The richest and personally most rewarding research work I have done was for my first novel, the rough draft of which I’ve just completed at age 74 (now madly revising). It’s a historical crime novel that takes place in the Midwest in the US. I originally set it in a small town near Chicago so that I could also use the city as a setting. But something made me send the characters to Iowa and soon they were in different towns in Iowa - surprise surprise these were the towns where I grew up - and I needed to research the history of those towns. The things I learned astonished me, and the towns began to look like beads on a necklace, for they were all of course linked, often in startling ways. I lived in Cedar Rapids for my high school years, had access to a car and spent time out of school mostly driving up and down first Avenue looking for cute boys with my pals.

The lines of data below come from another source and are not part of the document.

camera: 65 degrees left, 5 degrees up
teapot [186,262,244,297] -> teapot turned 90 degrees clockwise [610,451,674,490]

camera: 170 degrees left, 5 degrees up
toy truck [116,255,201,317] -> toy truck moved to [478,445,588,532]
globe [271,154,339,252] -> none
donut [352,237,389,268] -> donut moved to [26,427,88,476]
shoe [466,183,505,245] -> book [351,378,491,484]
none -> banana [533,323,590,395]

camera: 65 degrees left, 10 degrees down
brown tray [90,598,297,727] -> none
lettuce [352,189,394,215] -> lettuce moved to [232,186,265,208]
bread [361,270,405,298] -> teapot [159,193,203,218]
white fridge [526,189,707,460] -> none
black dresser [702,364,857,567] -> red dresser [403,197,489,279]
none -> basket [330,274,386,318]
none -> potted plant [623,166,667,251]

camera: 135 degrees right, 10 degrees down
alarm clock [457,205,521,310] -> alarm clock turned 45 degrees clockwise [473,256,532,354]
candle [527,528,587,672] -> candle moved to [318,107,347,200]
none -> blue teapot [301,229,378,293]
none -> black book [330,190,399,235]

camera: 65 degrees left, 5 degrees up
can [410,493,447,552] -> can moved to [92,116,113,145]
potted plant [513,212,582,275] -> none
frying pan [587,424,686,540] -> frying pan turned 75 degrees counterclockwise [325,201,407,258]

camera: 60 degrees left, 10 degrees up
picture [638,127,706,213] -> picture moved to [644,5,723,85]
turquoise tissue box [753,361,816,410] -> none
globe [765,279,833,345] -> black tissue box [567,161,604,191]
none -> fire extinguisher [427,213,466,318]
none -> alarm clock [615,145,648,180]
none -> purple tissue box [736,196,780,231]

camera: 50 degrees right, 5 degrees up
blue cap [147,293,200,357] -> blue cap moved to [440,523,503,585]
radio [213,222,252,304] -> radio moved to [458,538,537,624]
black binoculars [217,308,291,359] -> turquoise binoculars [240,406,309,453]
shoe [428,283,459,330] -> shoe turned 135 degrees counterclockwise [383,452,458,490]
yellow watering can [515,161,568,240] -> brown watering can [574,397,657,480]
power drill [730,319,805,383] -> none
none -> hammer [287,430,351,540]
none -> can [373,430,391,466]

I never knew that Quaker Oats, the town’s biggest employer at the time, had had a massive fire 60 years earlier. One result of that fire was tighter security regulations for factories throughout the state. That led to confrontations between labor groups and company owners elsewhere. The lives and economics of the parents of my friends and most of the cute boys we found were profoundly affected by those earlier events. As I revise, and I consider my characters and whether or not they are fully developed, I’ve been helped by imagining the backdrop, what the towns looked like and what the factories looked like, and whether or not the rivers were flooding. How did this affect their lives and their outlook on life a man who comes down with the Spanish flu in 1918 because sanitary conditions at a meat packing plant were not great, can easily be soured by realizing how easy it was for the owners to leave town, but not the workers.
This kind of research rekindles any lagging enthusiasm mid-stream in writing a novel and it’s also a wonderful source of ideas for a writer.
I still have trouble with the idea of “hometown“ although I could listen to Bruce Springsteen sing his song about it over and over. Maybe the lack of one is part of what makes some of us feel like outsiders all our lives, and maybe that’s part of what drives us to write. Whether you have one or not, the role of it, its presence or absence (if you have one, you can write about the loss of it, but if you do not you can’t and that might give you your unique perspective on it) is good cause for research.
I’ve been wrestling with the questions you explore here. Thank you. Lovely sentences, heartbreaking climate reality: “I knew the winter was long, the summer short, and that the ocean once used to freeze, but no longer did.”